O 77: Focussed Session: Towards a Quantitative Understanding of Complex Adsorption Structures: Surface Science goes Organic III

O 77.1: Topical Talk

Donnerstag, 3. April 2014, 16:00–16:30, TRE Phy

Infrared-Spectroscopy applied to ultrathin organic films. — •Peter Jakob — Physics Department, Philipps-University Marburg, 35032 Marburg, Germany

IR-spectroscopy is commonly referred to as a fingerprint technique to identify molecular species. However, this method can do better! The high spectral resolution and polarization dependence of vibrational modes allows to distinguish between different local environments (→ lateral interactions), bonding configurations (→ adsorption site and orientation), and phases (monolayer, bilayer, bulk) of large organic molecules with high selectivity. Thereby IR spectroscopy is non-invasive/destructive, obeys strict selection rules, and provides adequate sensitivity to detect even slight differential changes within grown films. Selected examples of various effects and curiosities associated with ultra-thin molecular layers will be presented, demonstrating the excellent quality and potential of infrared spectroscopy in studying such systems.

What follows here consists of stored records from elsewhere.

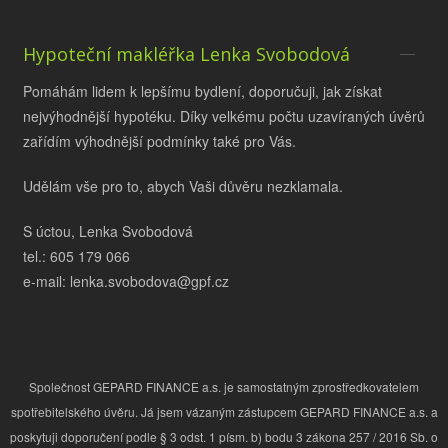
Hypoteční makléřka Lenka Svobodová
Pomáhám lidem k lepšímu bydlení, doporučuji, jak získat
nejvýhodnější hypotéku. Díky velkému počtu uzavíraných úvěrů
zařídím výhodnější podmínky také pro Vás.
Udělám vše pro to, abych Vaši důvěru nezklamala.
S úctou, Lenka Svobodová
tel.: 605 179 066
e-mail: lenka.svobodova@gpf.cz
Společnost GEPARD FINANCE a.s. je samostatným zprostředkovatelem
spotřebitelského úvěru. Já jsem vázaným zástupcem GEPARD FINANCE a.s. a
poskytuji doporučení podle § 3 odst. 1 písm. b) bodu 3 zákona 257 / 2016 Sb. o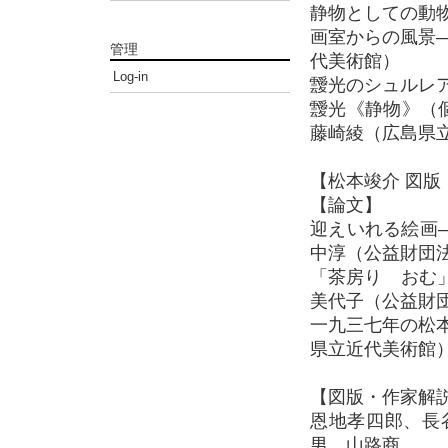
静物としての動
画室からの風景
管理
代美術館）
Log-in
靉光のシュルレ
靉光《静物》（
藤崎綾（広島県
【松本竣介 図版
【論文】
迎えいれる絵画
中淳（公益財団
「茶房りゝおむ
美代子（公益財
一九三七年の松
県立近代美術館
【図版・作家解
恩地孝四郎、長
男、山路商、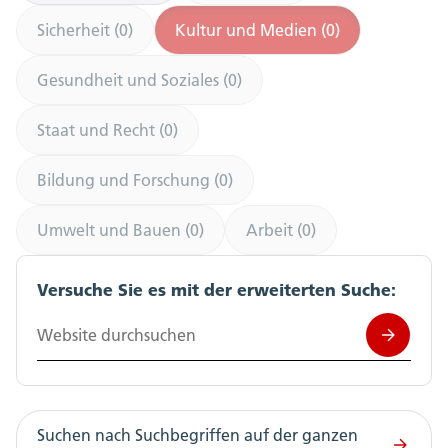
Sicherheit (0)
Kultur und Medien (0)
Gesundheit und Soziales (0)
Staat und Recht (0)
Bildung und Forschung (0)
Umwelt und Bauen (0)
Arbeit (0)
Versuche Sie es mit der erweiterten Suche:
Website durchsuchen
Suchen nach Suchbegriffen auf der ganzen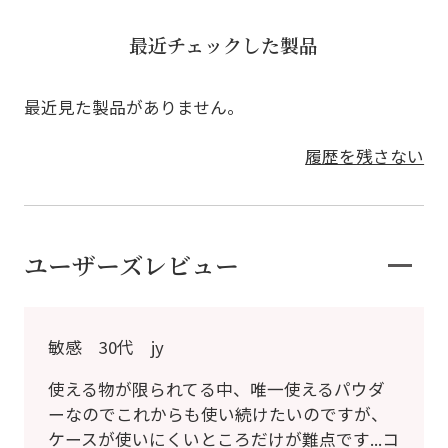
最近チェックした製品
最近見た製品がありません。
履歴を残さない
ユーザーズレビュー
敏感 30代 jy
使える物が限られてる中、唯一使えるパウダ
ーなのでこれからも使い続けたいのですが、
ケースが使いにくいところだけが難点です...コ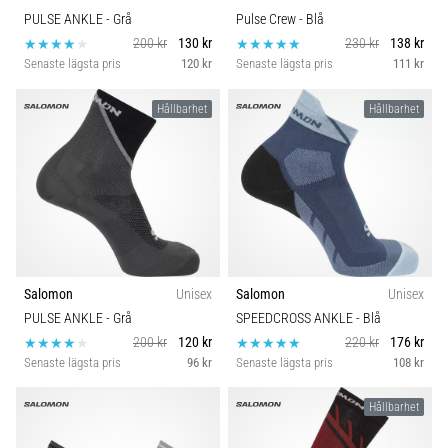
PULSE ANKLE
- Grå
Pulse Crew
- Blå
200 kr
130 kr
230 kr
138 kr
Senaste lägsta pris
120 kr
Senaste lägsta pris
111 kr
Hållbarhet
Hållbarhet
Salomon
Unisex
Salomon
Unisex
PULSE ANKLE
- Grå
SPEEDCROSS ANKLE
- Blå
200 kr
120 kr
220 kr
176 kr
Senaste lägsta pris
96 kr
Senaste lägsta pris
108 kr
Hållbarhet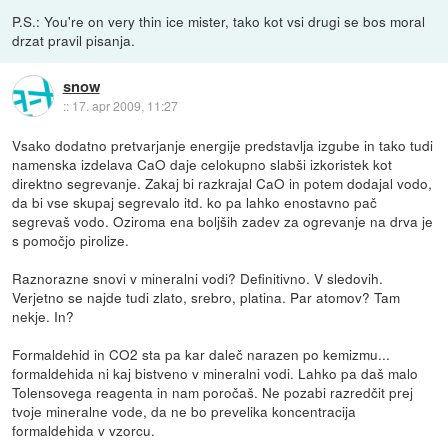
P.S.: You're on very thin ice mister, tako kot vsi drugi se bos moral
drzat pravil pisanja.
snow
::
17. apr 2009, 11:27
Vsako dodatno pretvarjanje energije predstavlja izgube in tako tudi
namenska izdelava CaO daje celokupno slabši izkoristek kot
direktno segrevanje. Zakaj bi razkrajal CaO in potem dodajal vodo,
da bi vse skupaj segrevalo itd. ko pa lahko enostavno pač
segrevaš vodo. Oziroma ena boljših zadev za ogrevanje na drva je
s pomočjo pirolize.
Raznorazne snovi v mineralni vodi? Definitivno. V sledovih.
Verjetno se najde tudi zlato, srebro, platina. Par atomov? Tam
nekje. In?
Formaldehid in CO2 sta pa kar daleč narazen po kemizmu...
formaldehida ni kaj bistveno v mineralni vodi. Lahko pa daš malo
Tolensovega reagenta in nam poročaš. Ne pozabi razredčit prej
tvoje mineralne vode, da ne bo prevelika koncentracija
formaldehida v vzorcu.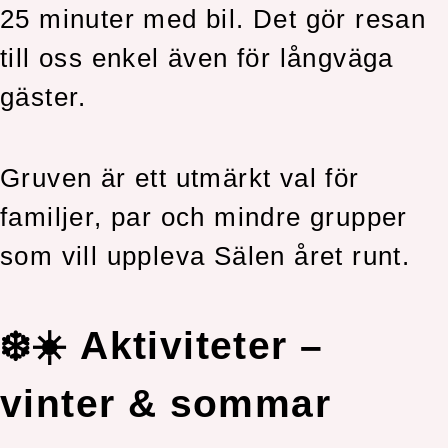
25 minuter med bil. Det gör resan
till oss enkel även för långväga
gäster.
Gruven är ett utmärkt val för
familjer, par och mindre grupper
som vill uppleva Sälen året runt.
❄️☀️ Aktiviteter –
vinter & sommar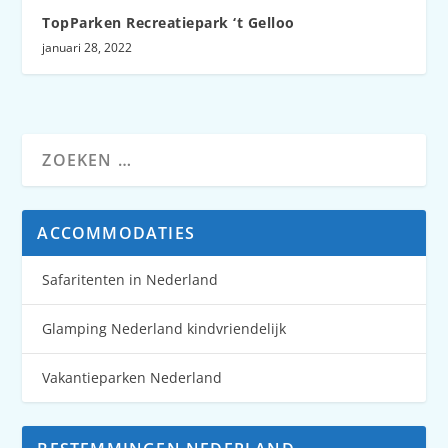
TopParken Recreatiepark ‘t Gelloo
januari 28, 2022
ACCOMMODATIES
Safaritenten in Nederland
Glamping Nederland kindvriendelijk
Vakantieparken Nederland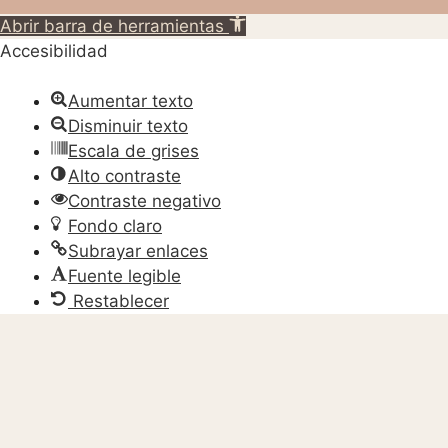
Abrir barra de herramientas
Accesibilidad
Aumentar texto
Disminuir texto
Escala de grises
Alto contraste
Contraste negativo
Fondo claro
Subrayar enlaces
Fuente legible
Restablecer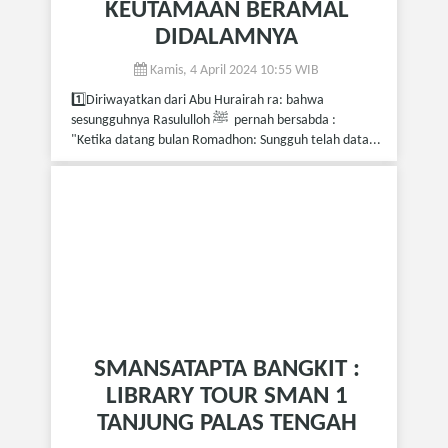
KEUTAMAAN BERAMAL
DIDALAMNYA
Kamis, 4 April 2024 10:55 WIB
1️⃣Diriwayatkan dari Abu Hurairah ra: bahwa
sesungguhnya Rasululloh ﷺ pernah bersabda :
"Ketika datang bulan Romadhon: Sungguh telah data...
SMANSATAPTA BANGKIT :
LIBRARY TOUR SMAN 1
TANJUNG PALAS TENGAH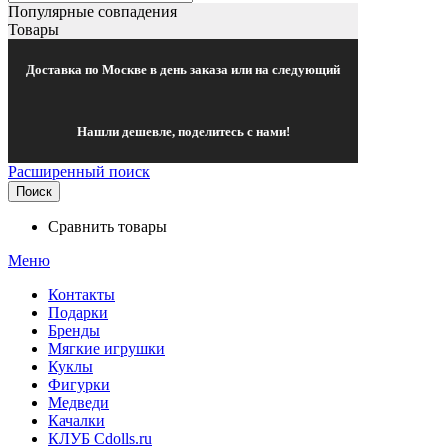
Популярные совпадения
Товары
Доставка по Москве в день заказа или на следующий
Нашли дешевле, поделитесь с нами!
Расширенный поиск
Поиск
Сравнить товары
Меню
Контакты
Подарки
Бренды
Мягкие игрушки
Куклы
Фигурки
Медведи
Качалки
КЛУБ Cdolls.ru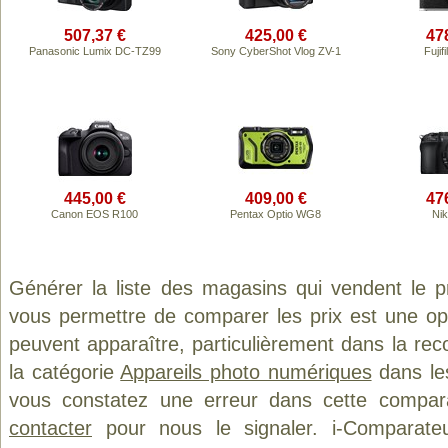
507,37 €
425,00 €
47
Panasonic Lumix DC-TZ99
Sony CyberShot Vlog ZV-1
Fujif
445,00 €
409,00 €
47
Canon EOS R100
Pentax Optio WG8
Ni
Générer la liste des magasins qui vendent le 
vous permettre de comparer les prix est une op
peuvent apparaître, particulièrement dans la re
la catégorie
Appareils photo numériques
dans les
vous constatez une erreur dans cette compar
contacter
pour nous le signaler. i-Comparate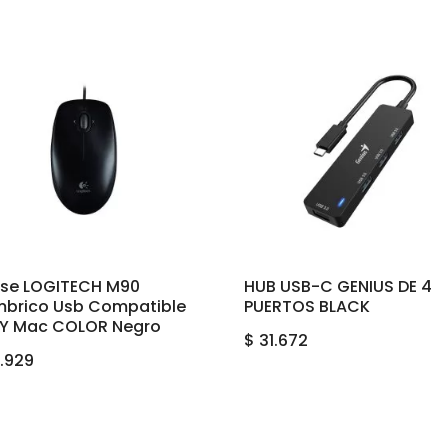
se LOGITECH M90
HUB USB-C GENIUS DE 4
mbrico Usb Compatible
PUERTOS BLACK
 Y Mac COLOR Negro
$
31.672
.929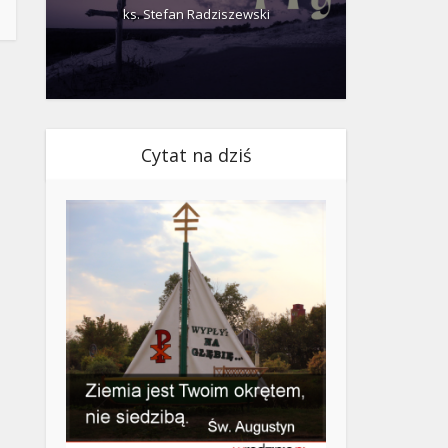
ks. Stefan Radziszewski
ks.
Cytat na dziś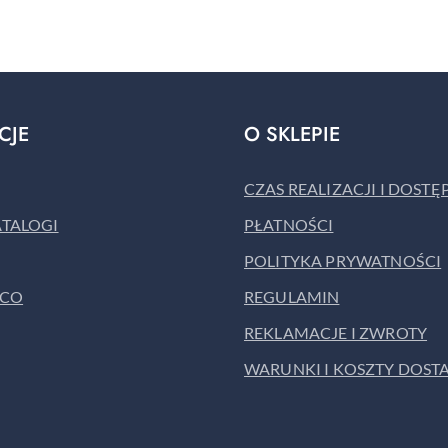
o
statusie:
CJE
O SKLEPIE
CZAS REALIZACJI I DOST
ATALOGI
PŁATNOŚCI
POLITYKA PRYWATNOŚCI
ACO
REGULAMIN
REKLAMACJE I ZWROTY
WARUNKI I KOSZTY DOST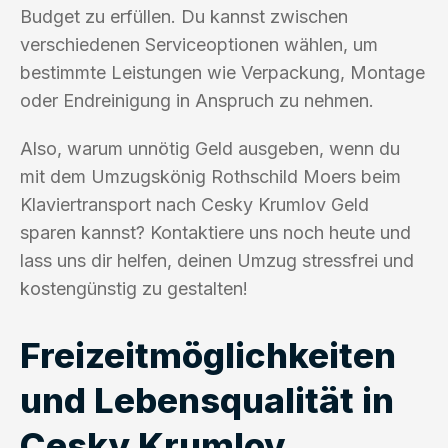
Budget zu erfüllen. Du kannst zwischen
verschiedenen Serviceoptionen wählen, um
bestimmte Leistungen wie Verpackung, Montage
oder Endreinigung in Anspruch zu nehmen.
Also, warum unnötig Geld ausgeben, wenn du
mit dem Umzugskönig Rothschild Moers beim
Klaviertransport nach Cesky Krumlov Geld
sparen kannst? Kontaktiere uns noch heute und
lass uns dir helfen, deinen Umzug stressfrei und
kostengünstig zu gestalten!
Freizeitmöglichkeiten
und Lebensqualität in
Cesky Krumlov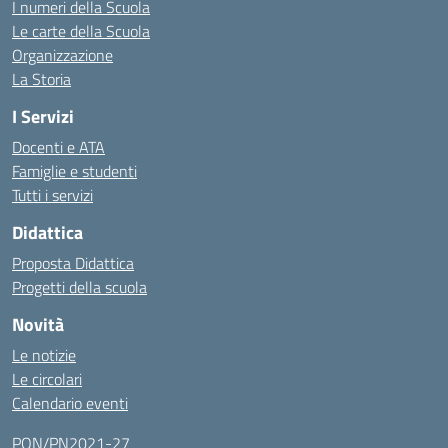
I numeri della Scuola
Le carte della Scuola
Organizzazione
La Storia
I Servizi
Docenti e ATA
Famiglie e studenti
Tutti i servizi
Didattica
Proposta Didattica
Progetti della scuola
Novità
Le notizie
Le circolari
Calendario eventi
PON/PN2021-27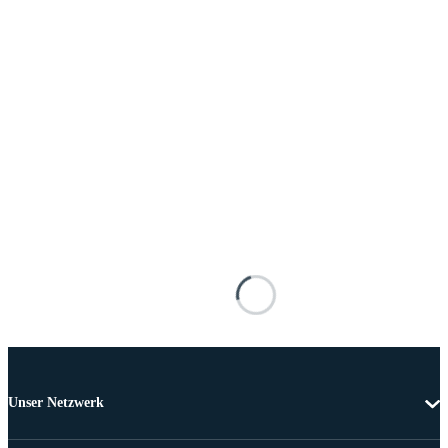
Unser Netzwerk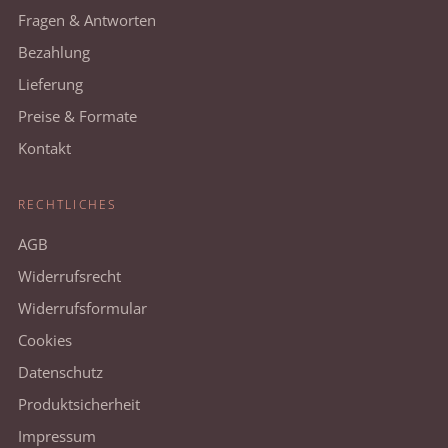
Fragen & Antworten
Bezahlung
Lieferung
Preise & Formate
Kontakt
RECHTLICHES
AGB
Widerrufsrecht
Widerrufsformular
Cookies
Datenschutz
Produktsicherheit
Impressum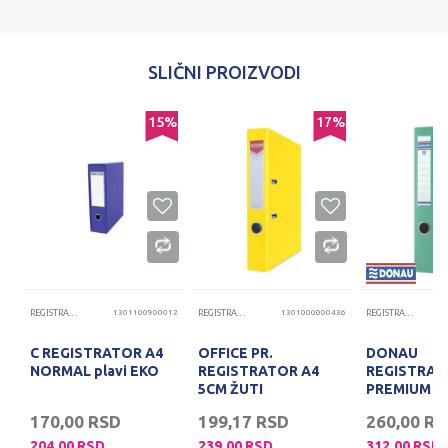
Poruka
SLIČNI PROIZVODI
%
15
%
17
%
POŠALJI
08
REGISTRATORI
1301100900012
REGISTRATORI
1301000000436
REGISTRATORI
C REGISTRATOR A4
OFFICE PR.
DONAU
NORMAL plavi EKO
REGISTRATOR A4
REGISTRAT
5CM ŽUTI
PREMIUM 5
TIRKIZ
170,00
RSD
199,17
RSD
260,00
RS
204,00
RSD
239,00
RSD
312,00
RSD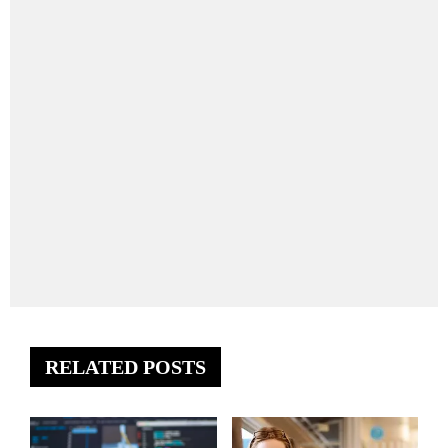
RELATED POSTS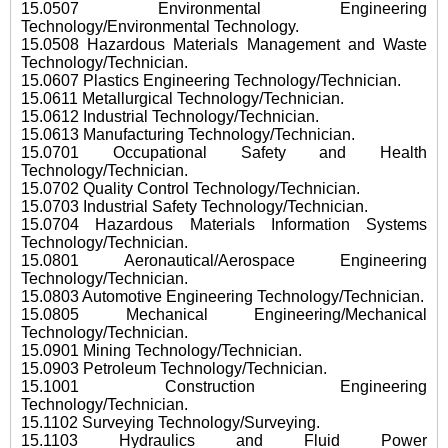
15.0507 Environmental Engineering
Technology/Environmental Technology.
15.0508 Hazardous Materials Management and Waste
Technology/Technician.
15.0607 Plastics Engineering Technology/Technician.
15.0611 Metallurgical Technology/Technician.
15.0612 Industrial Technology/Technician.
15.0613 Manufacturing Technology/Technician.
15.0701 Occupational Safety and Health
Technology/Technician.
15.0702 Quality Control Technology/Technician.
15.0703 Industrial Safety Technology/Technician.
15.0704 Hazardous Materials Information Systems
Technology/Technician.
15.0801 Aeronautical/Aerospace Engineering
Technology/Technician.
15.0803 Automotive Engineering Technology/Technician.
15.0805 Mechanical Engineering/Mechanical
Technology/Technician.
15.0901 Mining Technology/Technician.
15.0903 Petroleum Technology/Technician.
15.1001 Construction Engineering
Technology/Technician.
15.1102 Surveying Technology/Surveying.
15.1103 Hydraulics and Fluid Power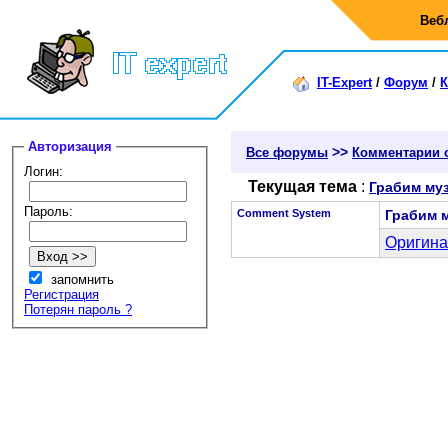
Веб
IT-Expert
/
Форум
/
К
Авторизация
>>
Все форумы
Комментарии 
Логин:
Текущая тема
:
Грабим му
Пароль:
Comment System
Грабим 
Оригина
запомнить
Регистрация
Потерян пароль ?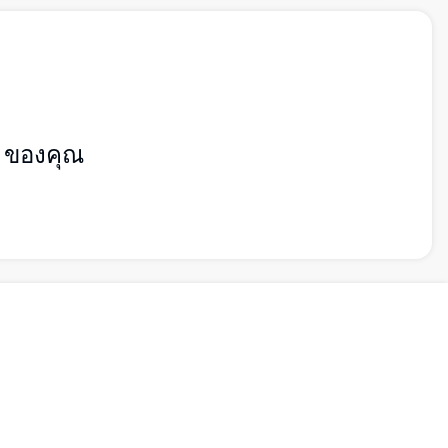
) ของคุณ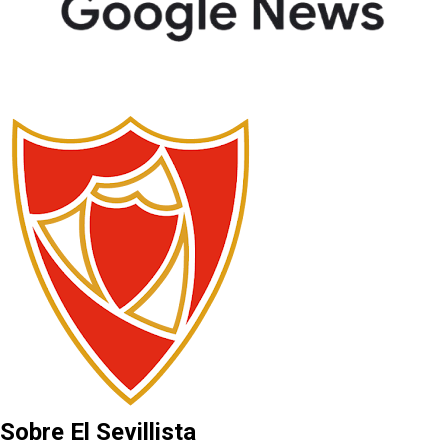
Sobre El Sevillista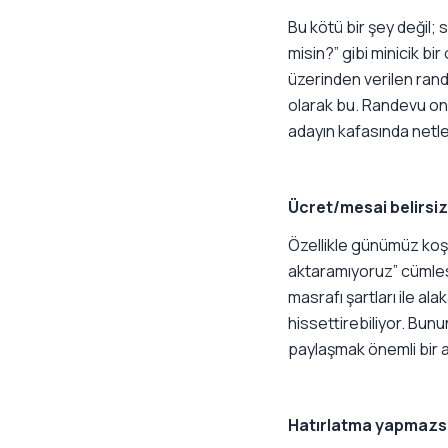
Bu kötü bir şey değil; 
misin?” gibi minicik b
üzerinden verilen ran
olarak bu. Randevu ona
adayın kafasında netleş
Ücret/mesai belirsiz
Özellikle günümüz koşu
aktaramıyoruz” cümlesi
masrafı şartları ile ala
hissettirebiliyor. Bunu
paylaşmak önemli bir 
Hatırlatma yapmazsa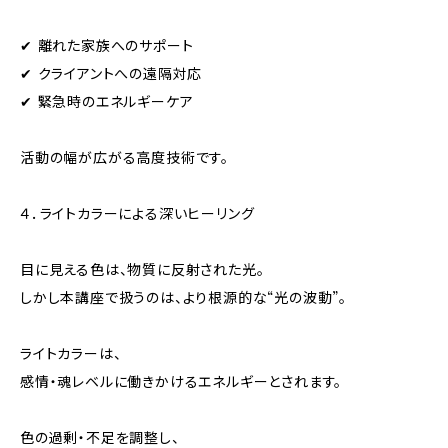
✔ 離れた家族へのサポート
✔ クライアントへの遠隔対応
✔ 緊急時のエネルギーケア
活動の幅が広がる高度技術です。
４．ライトカラーによる深いヒーリング
目に見える色は、物質に反射された光。
しかし本講座で扱うのは、より根源的な“光の波動”。
ライトカラーは、
感情・魂レベルに働きかけるエネルギーとされます。
色の過剰・不足を調整し、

Notably, for molecular species exhibiting a partially filled (former) LUMO, IR spectra are influenced by interfacial dynamical charge transfer (IDCT) between molecule and metal substrate /1/. By means of line-shape analysis of the associated Fano-like absorption profiles the electron dynamics (electron transfer time) between contact primer layer and metal substrate can be estimated.

/1/ F.S. Tautz, Progress in Surface Science 82 (2007) 479-520.